# To do
Set down the naming lines of every entry below word for word, from kingdom through common name. Leave the pictures out of your answer.

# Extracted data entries

-- BEGIN --

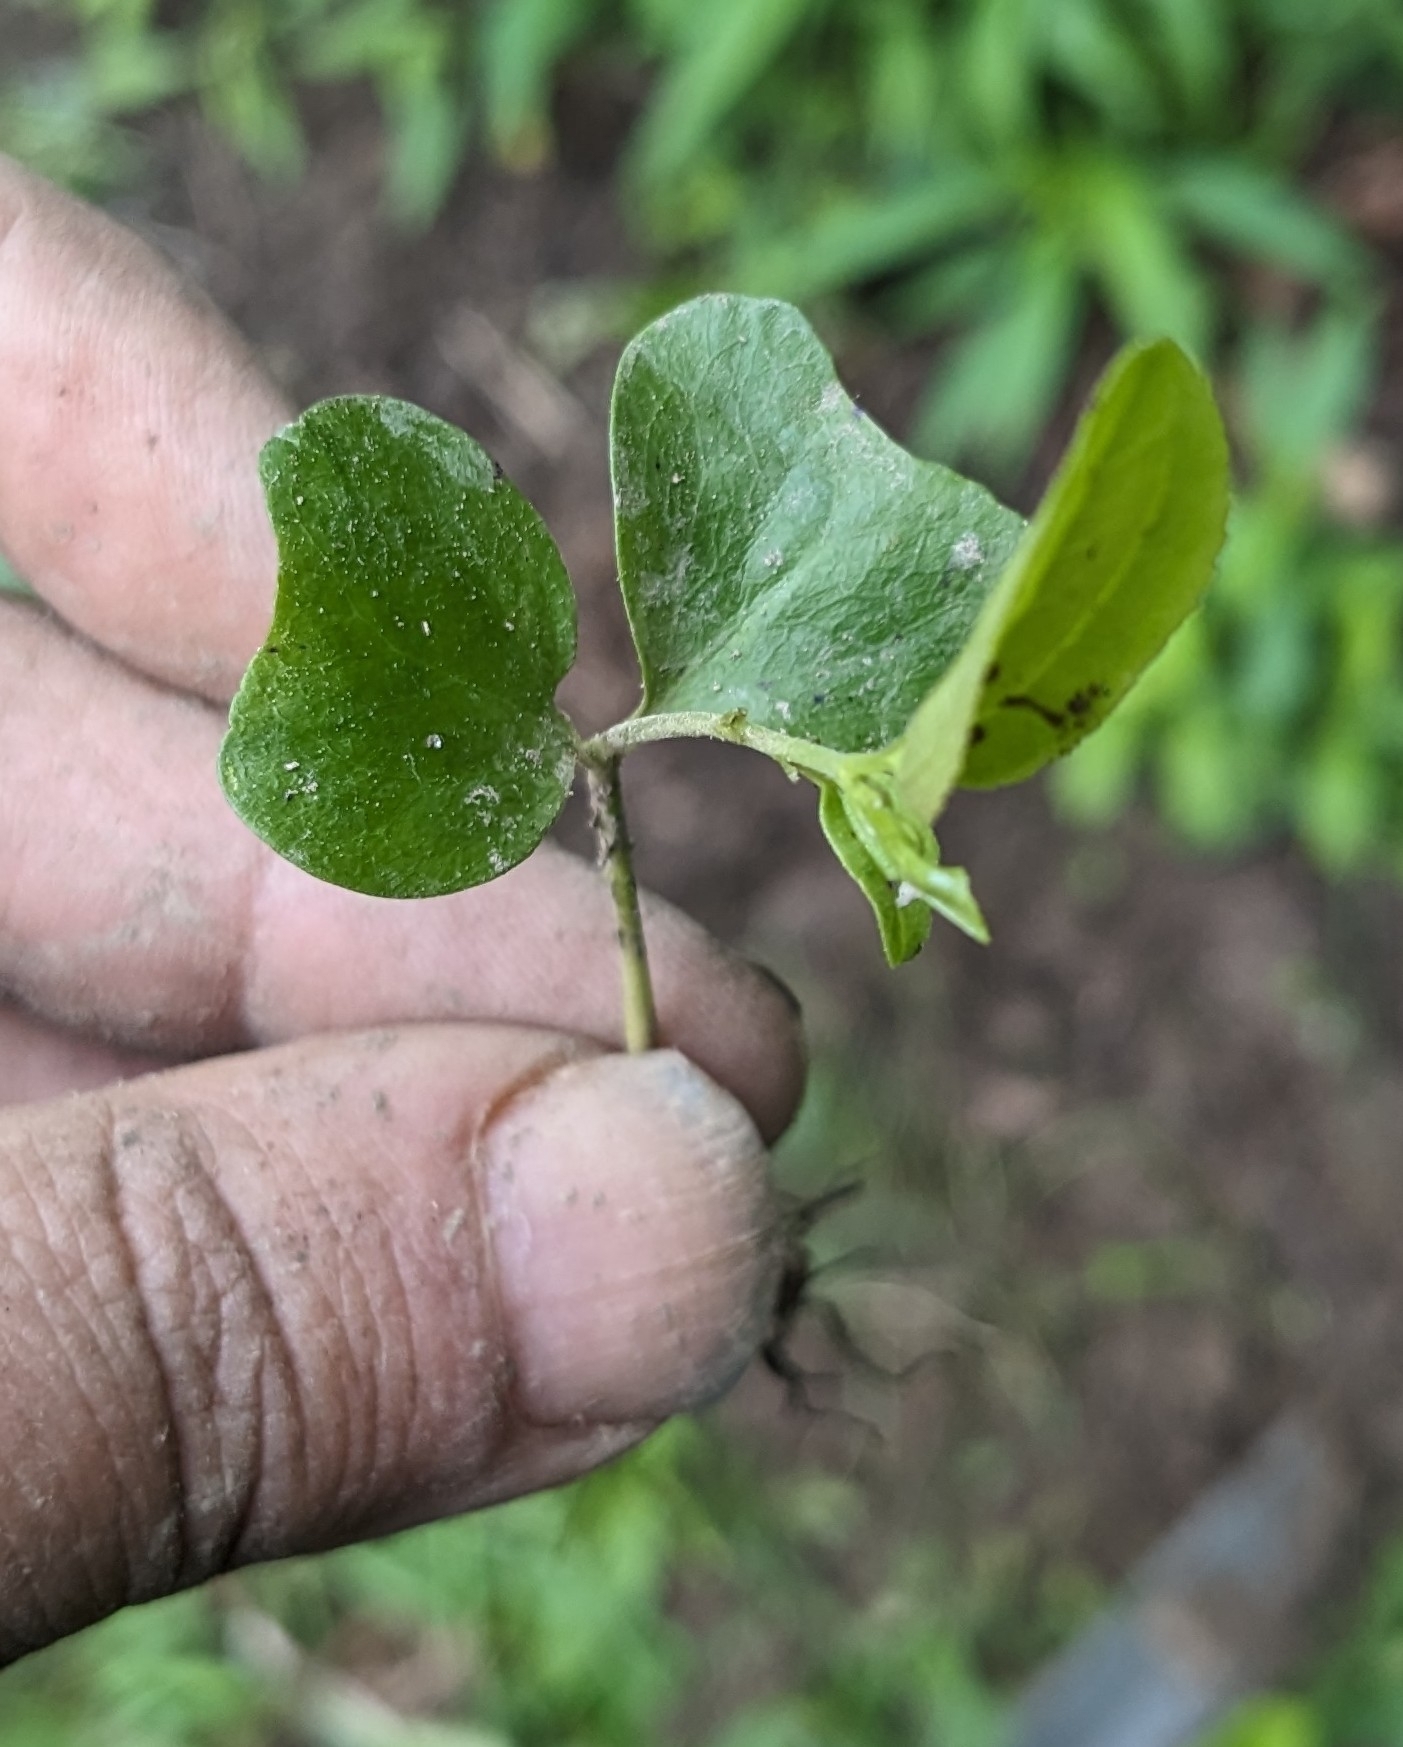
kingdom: Plantae
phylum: Tracheophyta
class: Magnoliopsida
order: Rosales
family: Rhamnaceae
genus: Rhamnus
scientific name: Rhamnus cathartica
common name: Common buckthorn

-- END --

# Solved problem
kingdom: Plantae
phylum: Tracheophyta
class: Magnoliopsida
order: Rosales
family: Rhamnaceae
genus: Rhamnus
scientific name: Rhamnus cathartica
common name: Common buckthorn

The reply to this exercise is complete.